Aim of the task
Using the entries below, output exactly the line containing "Interview: Glenn Diesen" and all lines that follow it to the end.

Available data
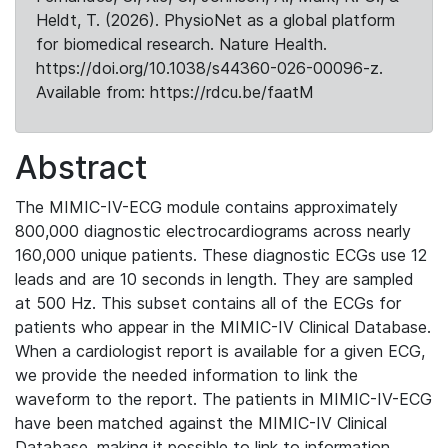
Heldt, T. (2026). PhysioNet as a global platform
for biomedical research. Nature Health.
https://doi.org/10.1038/s44360-026-00096-z.
Available from: https://rdcu.be/faatM
Abstract
The MIMIC-IV-ECG module contains approximately
800,000 diagnostic electrocardiograms across nearly
160,000 unique patients. These diagnostic ECGs use 12
leads and are 10 seconds in length. They are sampled
at 500 Hz. This subset contains all of the ECGs for
patients who appear in the MIMIC-IV Clinical Database.
When a cardiologist report is available for a given ECG,
we provide the needed information to link the
waveform to the report. The patients in MIMIC-IV-ECG
have been matched against the MIMIC-IV Clinical
Database, making it possible to link to information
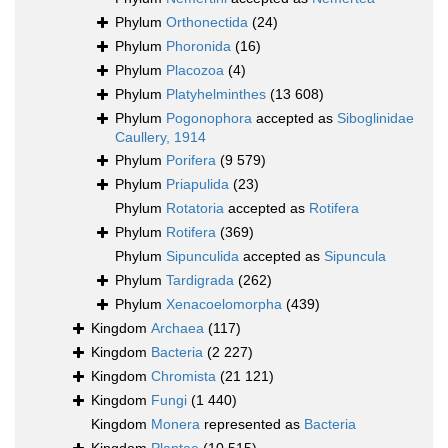
Phylum
Orthonectida
(24)
Phylum
Phoronida
(16)
Phylum
Placozoa
(4)
Phylum
Platyhelminthes
(13 608)
Phylum
Pogonophora
accepted as
Siboglinidae
Caullery, 1914
Phylum
Porifera
(9 579)
Phylum
Priapulida
(23)
Phylum
Rotatoria
accepted as
Rotifera
Phylum
Rotifera
(369)
Phylum
Sipunculida
accepted as
Sipuncula
Phylum
Tardigrada
(262)
Phylum
Xenacoelomorpha
(439)
Kingdom
Archaea
(117)
Kingdom
Bacteria
(2 227)
Kingdom
Chromista
(21 121)
Kingdom
Fungi
(1 440)
Kingdom
Monera
represented as
Bacteria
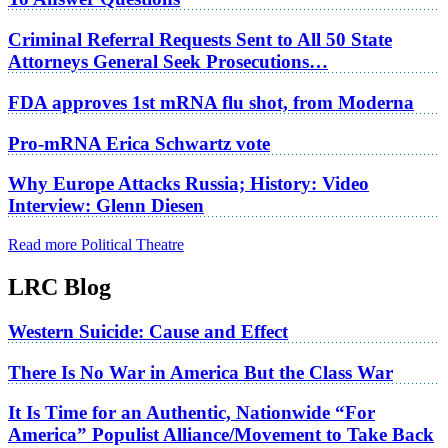
Criminal Referral Requests Sent to All 50 State
Attorneys General Seek Prosecutions…
FDA approves 1st mRNA flu shot, from Moderna
Pro-mRNA Erica Schwartz vote
Why Europe Attacks Russia; History: Video
Interview: Glenn Diesen
Read more Political Theatre
LRC Blog
Western Suicide: Cause and Effect
There Is No War in America But the Class War
It Is Time for an Authentic, Nationwide “For
America” Populist Alliance/Movement to Take Back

Result of the exercise
Interview: Glenn Diesen
Read more Political Theatre
LRC Blog
Western Suicide: Cause and Effect
There Is No War in America But the Class War
It Is Time for an Authentic, Nationwide “For
America” Populist Alliance/Movement to Take Back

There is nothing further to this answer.